[Excerpt to read start]

Beppe Grillo, co-founder of the Five Star Movement

The anti-establishment, populist force that swept the polls in 2018 is about to enter its third different governing coalition in three years. How is it coping?

The Five Star Movement was the biggest political force to emerge from Italy’s 2018 elections. The brainchild of comedian Beppe Grillo and the late web designer Gianroberto Casaleggio, the Movement was born in the aftermath of the 2008 financial crisis and rode on anti-establishment, populist, welfarist waves to become Italy’s biggest party in Parliament with 31% of total votes.

Two governments later – and having just approved their third –, the 5SM looks severely beaten up. Its polling numbers have more than halved, as many original supporters feel betrayed by the shifts in positions and alliances of the party that once marketed itself as an uncompromising, post-political force for integrity. First, they were senior partners of a right-wing nationalist government, then they joined forces with the pro-European left.

That second government eventually collapsed, and President Sergio Mattarella called on Mario Draghi, the former head of the European Central Bank who is widely credited with having saved the eurozone, to build Italy’s next government. That caused immense stomach-ache to 5SM leaders, who initially swore they would never accept him as PM, because one of the Movement’s original tenets was a Euroscepticism-laden deep distrust for technocrats.

[Excerpt to read end]
[Entries start]

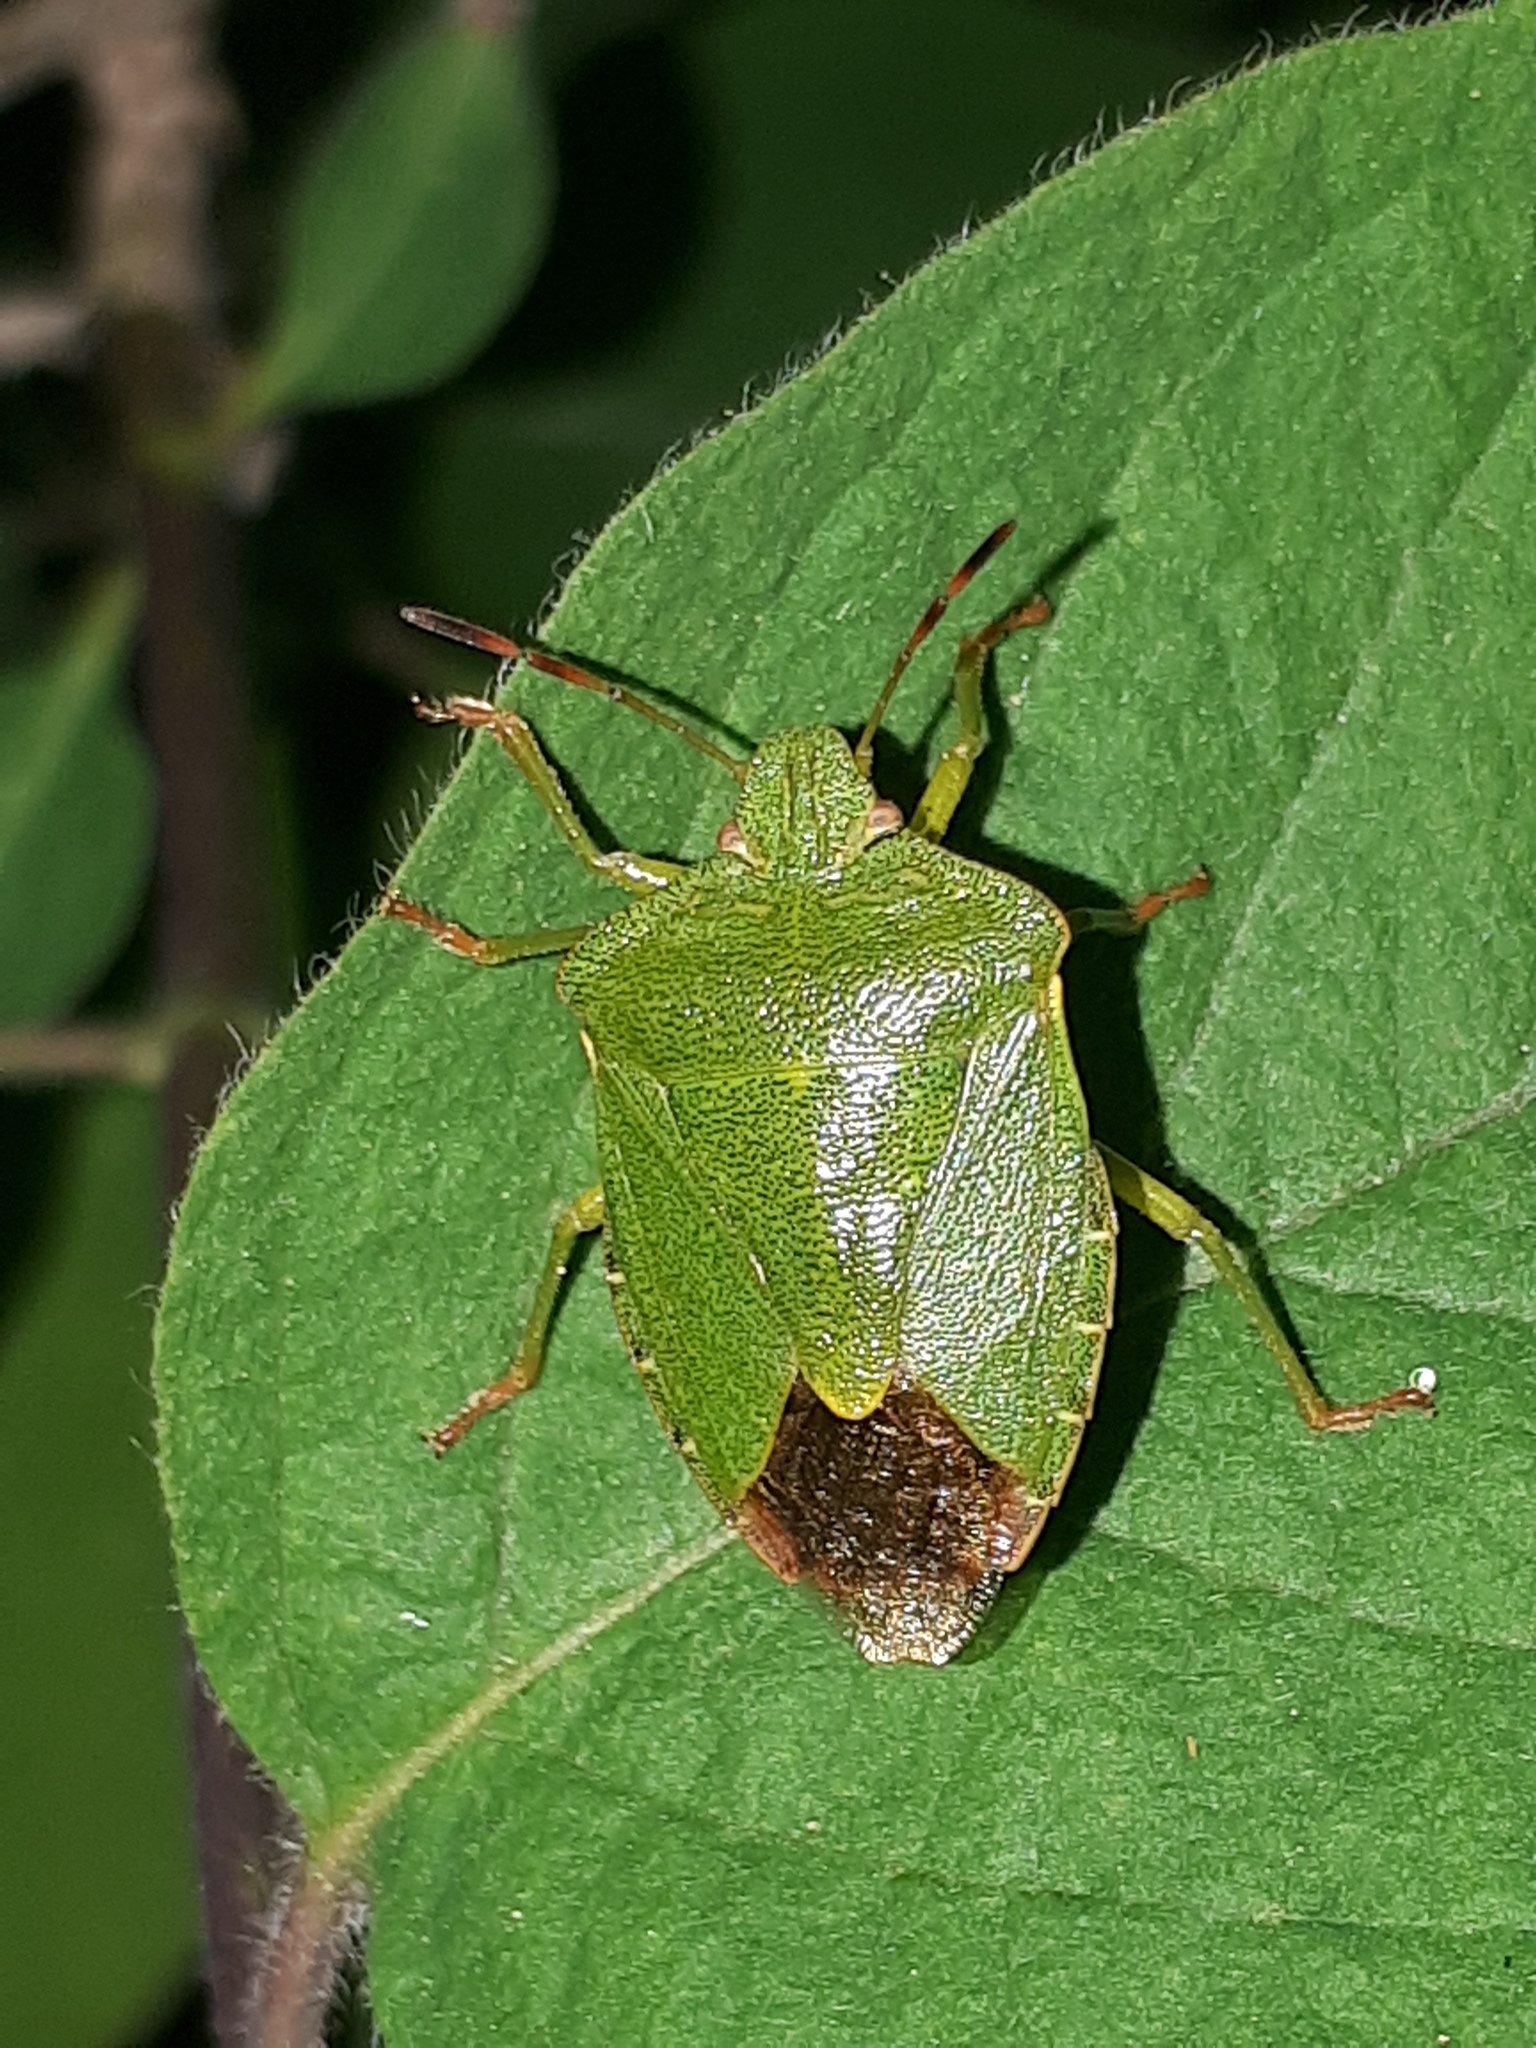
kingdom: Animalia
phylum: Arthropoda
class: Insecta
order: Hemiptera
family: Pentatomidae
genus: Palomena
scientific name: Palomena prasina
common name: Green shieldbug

[Entries end]
[Entries start]

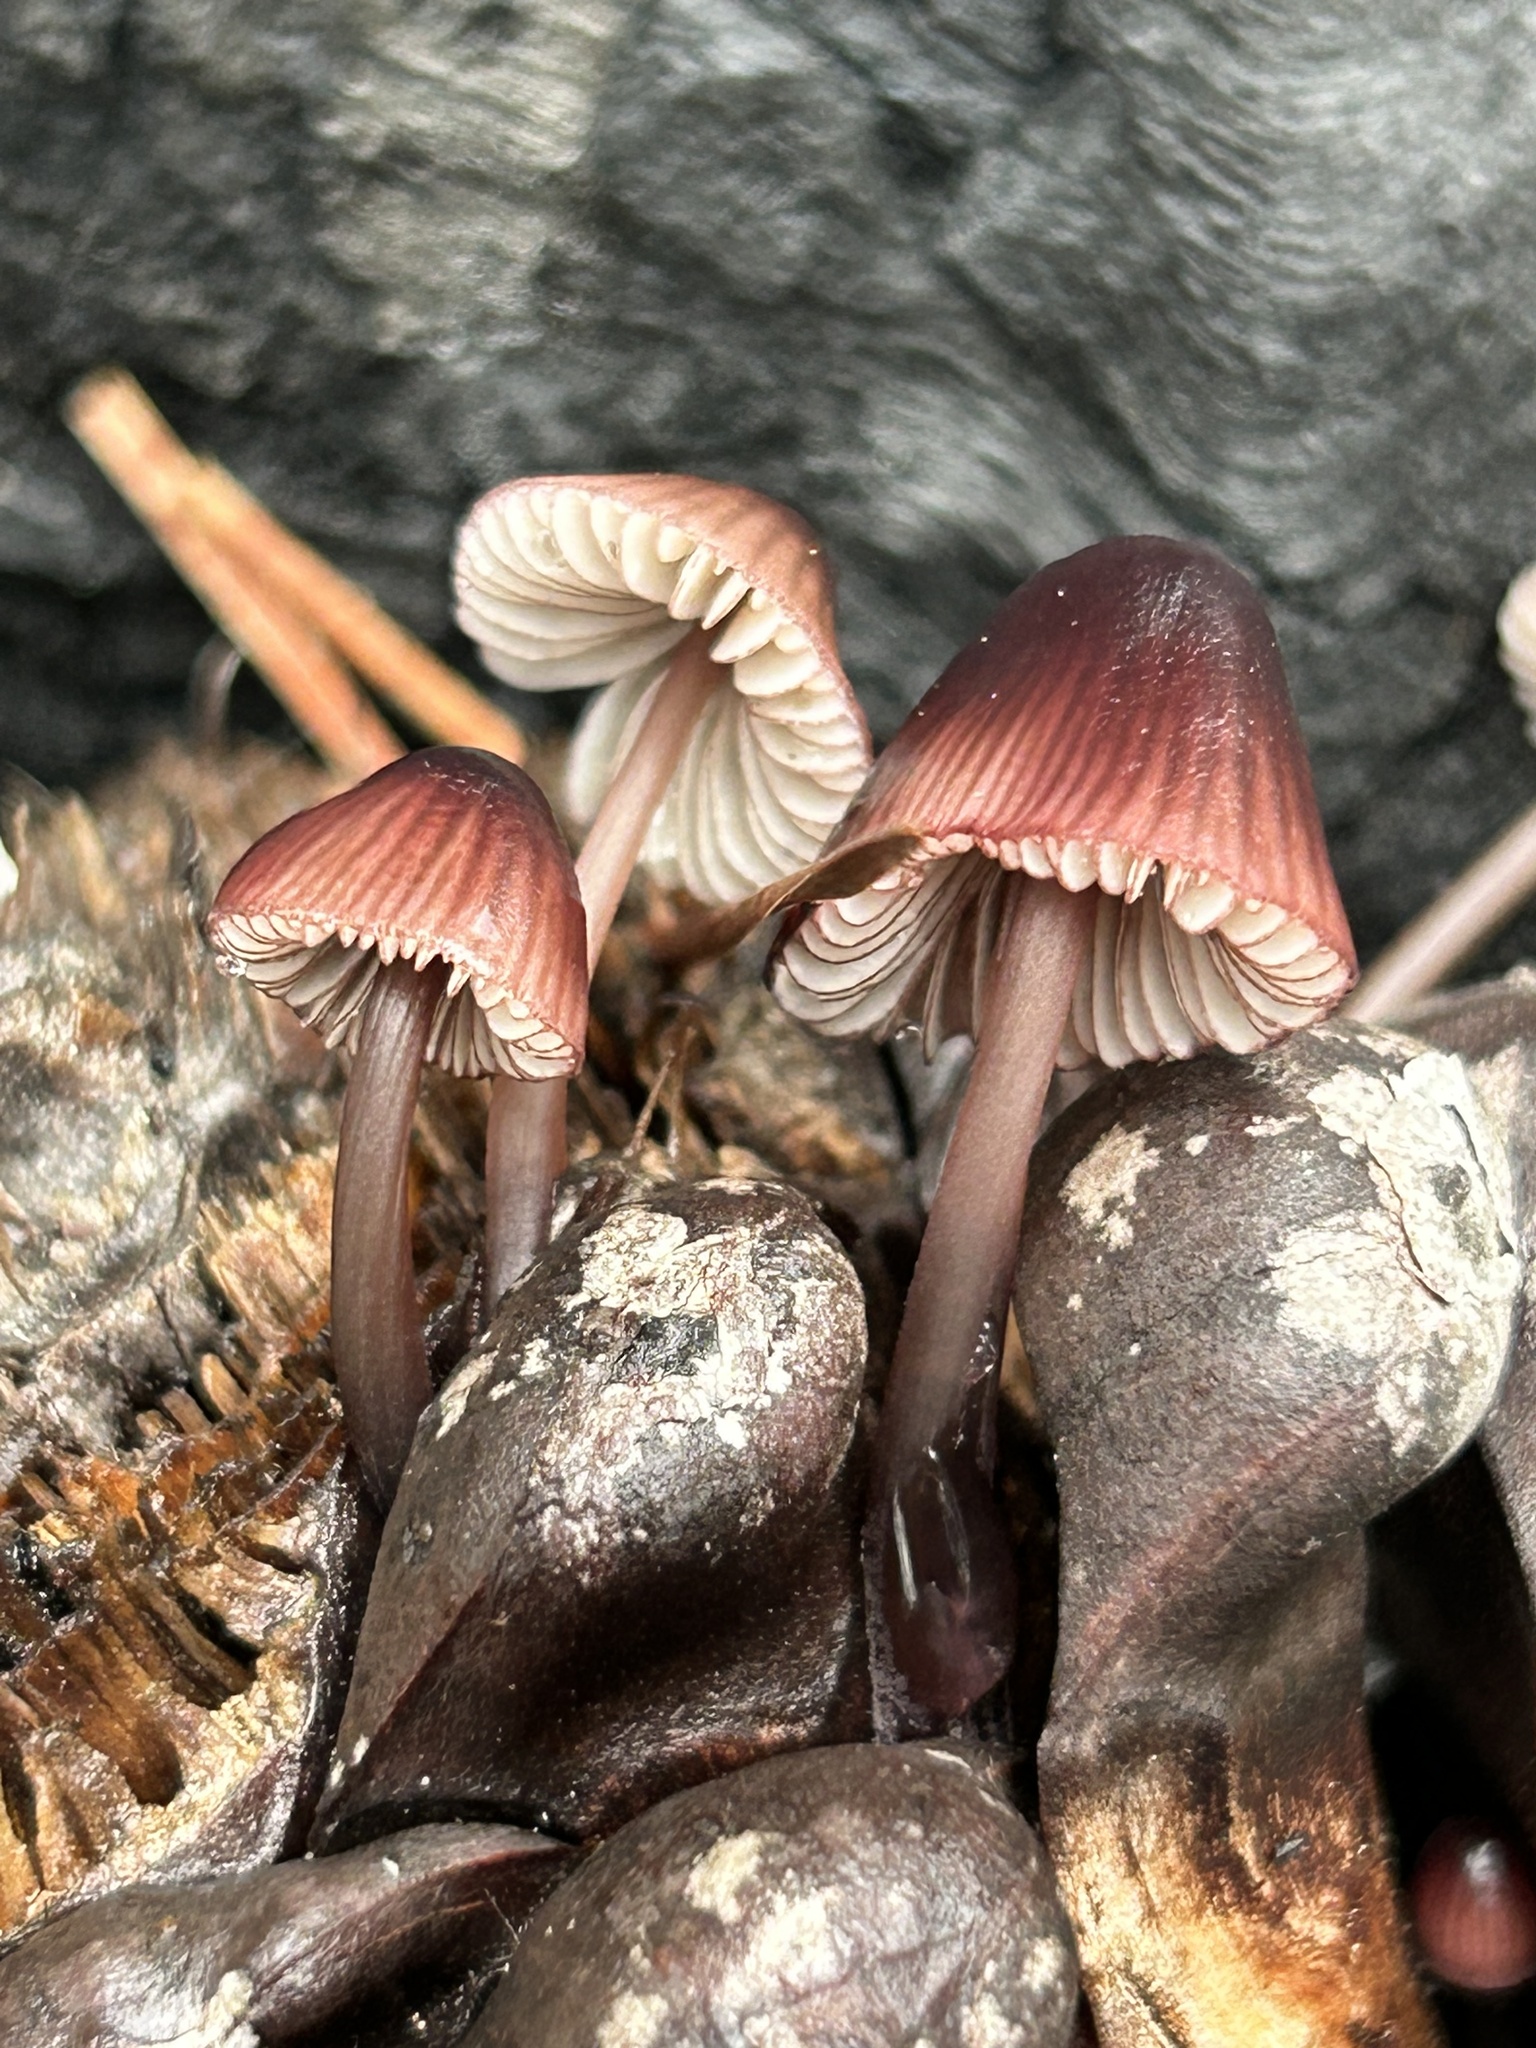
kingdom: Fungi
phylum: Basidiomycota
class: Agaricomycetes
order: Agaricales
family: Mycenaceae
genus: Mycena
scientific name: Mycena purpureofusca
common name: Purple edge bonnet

[Entries end]
[Entries start]

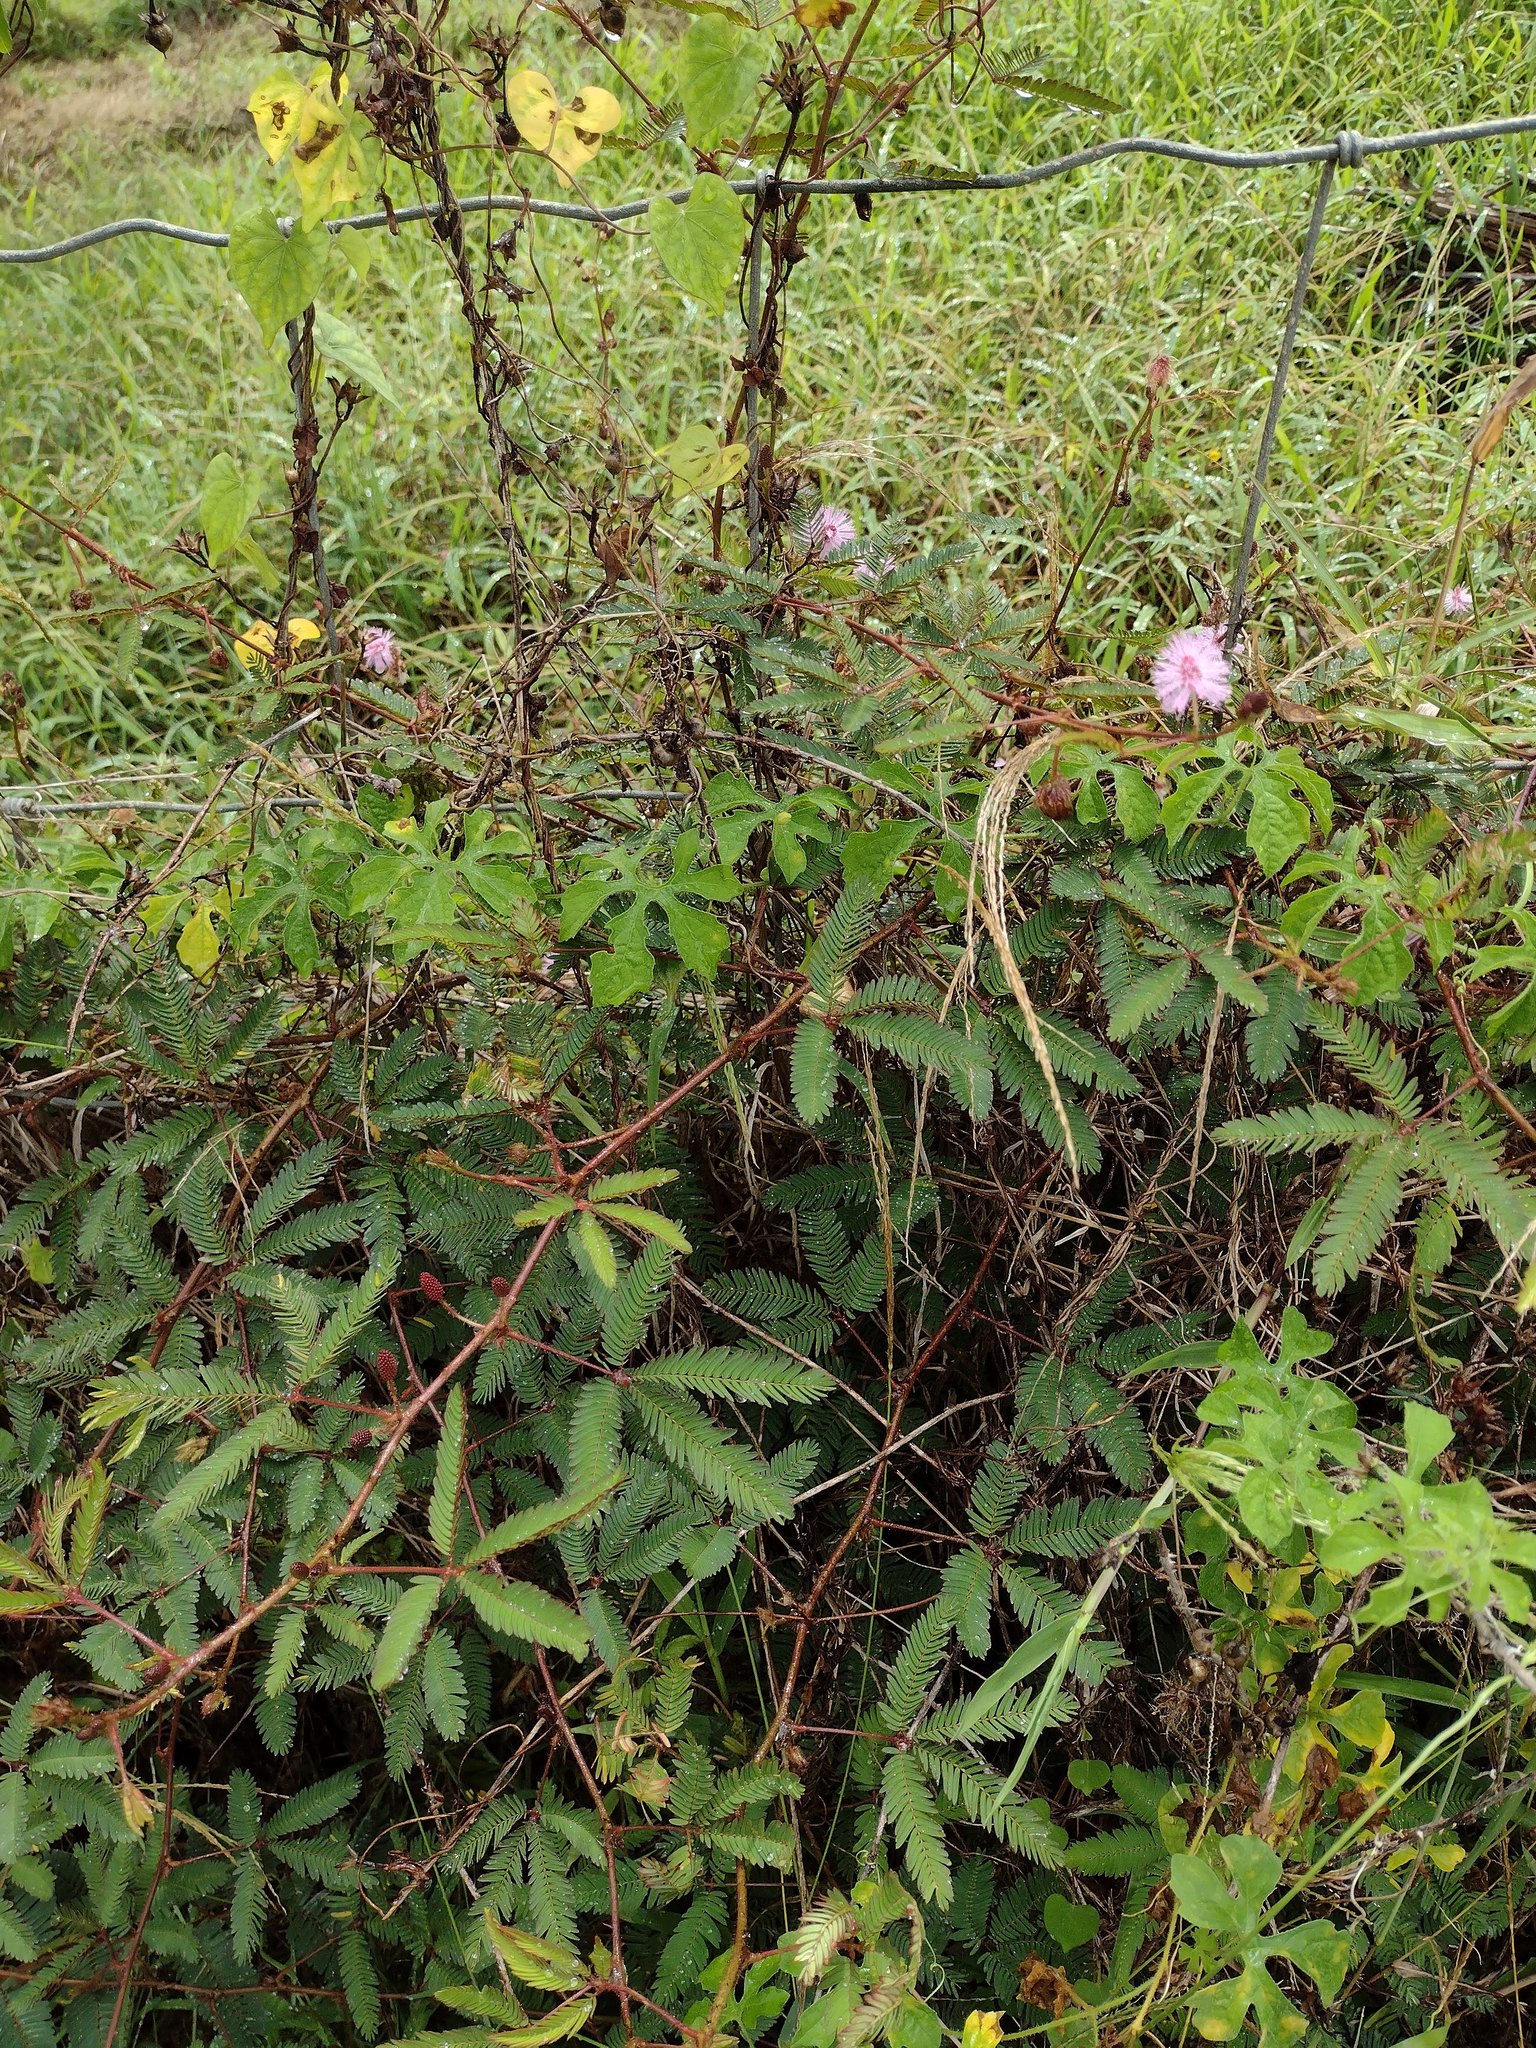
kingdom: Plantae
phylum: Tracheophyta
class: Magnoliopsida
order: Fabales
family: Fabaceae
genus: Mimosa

[Entries end]

Tasks to carry out:
1. In the excerpt about the Five Star Movement, what share of total votes made the Movement Italy's biggest party in Parliament?
2. Please transcribe part of the excerpt about the Five Star Movement, beginning at the words "The Five Star Movement was" and stopping after "the pro-European left.".
3. Write the next part of the excerpt about the Five Star Movement, picking up after its final sentence.

Responses by task:
1. 31% of total votes.

2.
The Five Star Movement was the biggest political force to emerge from Italy’s 2018 elections. The brainchild of comedian Beppe Grillo and the late web designer Gianroberto Casaleggio, the Movement was born in the aftermath of the 2008 financial crisis and rode on anti-establishment, populist, welfarist waves to become Italy’s biggest party in Parliament with 31% of total votes.

Two governments later – and having just approved their third –, the 5SM looks severely beaten up. Its polling numbers have more than halved, as many original supporters feel betrayed by the shifts in positions and alliances of the party that once marketed itself as an uncompromising, post-political force for integrity. First, they were senior partners of a right-wing nationalist government, then they joined forces with the pro-European left.

3.
What’s more, the centre-right party led by Silvio Berlusconi (Forza Italia) had announced its support for Mr Draghi’s government, as had the right-wing League (with a surprising EU-turn), both of which had been at the opposition. Therefore, the 5SM was not needed to form a majority – and governing with Mr Berlusconi would have negated a decade of fiery rhetoric against him, whom they depicted as the epitome of the corrupt élite.

But saying no to the new government would have meant a significant loss of institutional power. This prompted Mr Grillo, who had progressively distanced himself from his creature, to travel to Rome and attend talks with Mr Draghi in his capacity as “guarantor” of the Movement, which has been led by a caretaker leader for the past year. The 5S leadership ended up convincing most of its MPs to fall in line and enter the nascent government.

That was a tormented process. Davide Casaleggio, son of the late co-founder, runs a “direct democracy” private online platform where party members can vote on key issues, binding the Movement’s leaders to their will. The question that appeared on Thursday read (literally): “Do you agree that the Movement supports a technical-political government: that establishes a super-Ministry for the Ecological Transition and that defends the main results achieved by the Movement, together with the other political forces indicated by the appointed President Mario Draghi?”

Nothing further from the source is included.